= YOUR TASK =
Could you set down, unchanged, the lines of the entries below from the line containing "scientific name: Turbina corymbosa" through the line containing "collection date as typed: 12 Jun 1964", with both of those lines included?

......

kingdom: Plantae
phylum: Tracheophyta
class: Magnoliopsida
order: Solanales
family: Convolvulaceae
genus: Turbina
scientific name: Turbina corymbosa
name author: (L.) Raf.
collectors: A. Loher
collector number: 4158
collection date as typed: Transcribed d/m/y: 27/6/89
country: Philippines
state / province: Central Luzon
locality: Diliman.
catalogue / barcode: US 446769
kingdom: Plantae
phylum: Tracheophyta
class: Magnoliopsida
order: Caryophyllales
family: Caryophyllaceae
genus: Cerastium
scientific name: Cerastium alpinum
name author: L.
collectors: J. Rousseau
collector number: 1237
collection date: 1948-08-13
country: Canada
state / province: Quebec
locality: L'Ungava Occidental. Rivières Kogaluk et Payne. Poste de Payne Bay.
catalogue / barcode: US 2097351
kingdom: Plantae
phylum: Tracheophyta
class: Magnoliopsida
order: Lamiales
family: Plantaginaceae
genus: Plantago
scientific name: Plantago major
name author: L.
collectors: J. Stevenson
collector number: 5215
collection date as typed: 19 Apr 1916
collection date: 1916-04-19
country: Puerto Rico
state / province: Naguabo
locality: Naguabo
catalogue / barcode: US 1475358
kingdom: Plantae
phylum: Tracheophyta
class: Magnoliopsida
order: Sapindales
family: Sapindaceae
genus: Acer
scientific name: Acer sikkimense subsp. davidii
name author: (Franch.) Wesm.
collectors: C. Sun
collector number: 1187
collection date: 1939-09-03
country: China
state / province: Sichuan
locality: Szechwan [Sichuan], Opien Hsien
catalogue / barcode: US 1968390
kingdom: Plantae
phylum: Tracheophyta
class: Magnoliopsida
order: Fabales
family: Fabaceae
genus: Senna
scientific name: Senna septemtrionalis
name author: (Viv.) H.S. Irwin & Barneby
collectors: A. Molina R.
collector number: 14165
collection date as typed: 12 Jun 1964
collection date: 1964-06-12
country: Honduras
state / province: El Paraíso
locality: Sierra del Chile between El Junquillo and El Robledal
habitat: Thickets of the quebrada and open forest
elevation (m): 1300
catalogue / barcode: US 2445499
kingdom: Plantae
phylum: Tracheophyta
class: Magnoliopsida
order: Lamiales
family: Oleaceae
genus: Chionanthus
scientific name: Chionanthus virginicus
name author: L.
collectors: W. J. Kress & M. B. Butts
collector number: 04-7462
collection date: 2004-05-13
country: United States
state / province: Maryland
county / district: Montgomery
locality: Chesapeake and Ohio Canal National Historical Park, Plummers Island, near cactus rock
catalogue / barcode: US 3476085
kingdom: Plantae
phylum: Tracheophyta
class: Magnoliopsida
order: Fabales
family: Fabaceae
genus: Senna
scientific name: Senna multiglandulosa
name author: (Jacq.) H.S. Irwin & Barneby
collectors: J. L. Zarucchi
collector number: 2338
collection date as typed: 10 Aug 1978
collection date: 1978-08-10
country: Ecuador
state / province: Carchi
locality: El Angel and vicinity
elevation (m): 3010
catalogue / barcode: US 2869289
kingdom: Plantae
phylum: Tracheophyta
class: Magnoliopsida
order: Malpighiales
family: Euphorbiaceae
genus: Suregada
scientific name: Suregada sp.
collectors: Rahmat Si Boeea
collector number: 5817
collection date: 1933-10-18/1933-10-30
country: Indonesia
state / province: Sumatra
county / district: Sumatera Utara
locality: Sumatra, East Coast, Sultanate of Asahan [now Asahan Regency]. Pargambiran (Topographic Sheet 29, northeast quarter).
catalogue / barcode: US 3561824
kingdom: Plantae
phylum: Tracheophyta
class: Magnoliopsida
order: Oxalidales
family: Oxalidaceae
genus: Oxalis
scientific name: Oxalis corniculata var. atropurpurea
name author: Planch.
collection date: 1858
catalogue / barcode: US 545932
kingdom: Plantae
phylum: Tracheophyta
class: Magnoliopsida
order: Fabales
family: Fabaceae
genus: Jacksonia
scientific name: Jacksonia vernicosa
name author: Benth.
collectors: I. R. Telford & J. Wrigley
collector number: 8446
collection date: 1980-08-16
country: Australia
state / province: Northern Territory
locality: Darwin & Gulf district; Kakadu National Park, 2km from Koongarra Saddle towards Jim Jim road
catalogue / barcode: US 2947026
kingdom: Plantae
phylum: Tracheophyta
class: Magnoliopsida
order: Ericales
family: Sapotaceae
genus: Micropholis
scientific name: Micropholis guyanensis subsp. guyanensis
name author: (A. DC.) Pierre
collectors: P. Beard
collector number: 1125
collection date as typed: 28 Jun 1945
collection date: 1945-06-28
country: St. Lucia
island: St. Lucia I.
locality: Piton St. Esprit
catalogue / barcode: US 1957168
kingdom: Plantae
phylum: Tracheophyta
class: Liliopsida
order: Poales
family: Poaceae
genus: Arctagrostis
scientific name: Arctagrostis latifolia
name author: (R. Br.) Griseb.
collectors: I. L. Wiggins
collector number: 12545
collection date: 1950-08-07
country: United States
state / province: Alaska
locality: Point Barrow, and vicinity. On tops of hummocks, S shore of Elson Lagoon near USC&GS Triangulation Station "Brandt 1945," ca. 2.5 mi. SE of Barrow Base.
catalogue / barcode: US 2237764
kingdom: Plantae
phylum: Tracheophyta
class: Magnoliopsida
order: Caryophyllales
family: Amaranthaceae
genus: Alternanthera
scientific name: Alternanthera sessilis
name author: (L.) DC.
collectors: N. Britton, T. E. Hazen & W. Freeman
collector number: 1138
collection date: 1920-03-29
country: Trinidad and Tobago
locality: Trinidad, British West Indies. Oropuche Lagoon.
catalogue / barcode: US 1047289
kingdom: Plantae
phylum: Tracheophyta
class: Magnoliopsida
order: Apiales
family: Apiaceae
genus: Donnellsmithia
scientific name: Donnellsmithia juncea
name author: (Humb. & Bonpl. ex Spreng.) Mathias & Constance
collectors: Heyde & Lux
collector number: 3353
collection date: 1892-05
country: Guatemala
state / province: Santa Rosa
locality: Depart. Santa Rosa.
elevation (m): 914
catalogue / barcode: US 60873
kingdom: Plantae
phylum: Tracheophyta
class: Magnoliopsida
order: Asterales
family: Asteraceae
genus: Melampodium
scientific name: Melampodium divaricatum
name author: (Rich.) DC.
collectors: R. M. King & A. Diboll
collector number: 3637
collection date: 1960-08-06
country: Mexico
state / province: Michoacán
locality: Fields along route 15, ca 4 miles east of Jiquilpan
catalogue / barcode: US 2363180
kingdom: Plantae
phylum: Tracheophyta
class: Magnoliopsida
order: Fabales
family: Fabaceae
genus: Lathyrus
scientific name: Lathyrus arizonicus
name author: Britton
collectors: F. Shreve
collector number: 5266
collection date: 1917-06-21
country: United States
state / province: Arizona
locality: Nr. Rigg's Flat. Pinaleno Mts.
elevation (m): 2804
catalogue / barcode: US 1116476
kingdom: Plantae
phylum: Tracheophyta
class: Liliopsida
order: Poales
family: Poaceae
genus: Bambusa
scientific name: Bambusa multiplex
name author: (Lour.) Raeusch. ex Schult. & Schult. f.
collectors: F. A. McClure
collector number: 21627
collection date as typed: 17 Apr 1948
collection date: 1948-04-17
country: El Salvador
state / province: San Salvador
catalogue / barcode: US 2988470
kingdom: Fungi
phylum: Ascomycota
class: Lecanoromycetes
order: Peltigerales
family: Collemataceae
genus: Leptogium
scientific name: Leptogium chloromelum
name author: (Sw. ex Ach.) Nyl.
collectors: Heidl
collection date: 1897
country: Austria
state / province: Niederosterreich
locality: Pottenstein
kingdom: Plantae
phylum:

......

= COMPLETE RESPONSE =
scientific name: Turbina corymbosa
name author: (L.) Raf.
collectors: A. Loher
collector number: 4158
collection date as typed: Transcribed d/m/y: 27/6/89
country: Philippines
state / province: Central Luzon
locality: Diliman.
catalogue / barcode: US 446769
kingdom: Plantae
phylum: Tracheophyta
class: Magnoliopsida
order: Caryophyllales
family: Caryophyllaceae
genus: Cerastium
scientific name: Cerastium alpinum
name author: L.
collectors: J. Rousseau
collector number: 1237
collection date: 1948-08-13
country: Canada
state / province: Quebec
locality: L'Ungava Occidental. Rivières Kogaluk et Payne. Poste de Payne Bay.
catalogue / barcode: US 2097351
kingdom: Plantae
phylum: Tracheophyta
class: Magnoliopsida
order: Lamiales
family: Plantaginaceae
genus: Plantago
scientific name: Plantago major
name author: L.
collectors: J. Stevenson
collector number: 5215
collection date as typed: 19 Apr 1916
collection date: 1916-04-19
country: Puerto Rico
state / province: Naguabo
locality: Naguabo
catalogue / barcode: US 1475358
kingdom: Plantae
phylum: Tracheophyta
class: Magnoliopsida
order: Sapindales
family: Sapindaceae
genus: Acer
scientific name: Acer sikkimense subsp. davidii
name author: (Franch.) Wesm.
collectors: C. Sun
collector number: 1187
collection date: 1939-09-03
country: China
state / province: Sichuan
locality: Szechwan [Sichuan], Opien Hsien
catalogue / barcode: US 1968390
kingdom: Plantae
phylum: Tracheophyta
class: Magnoliopsida
order: Fabales
family: Fabaceae
genus: Senna
scientific name: Senna septemtrionalis
name author: (Viv.) H.S. Irwin & Barneby
collectors: A. Molina R.
collector number: 14165
collection date as typed: 12 Jun 1964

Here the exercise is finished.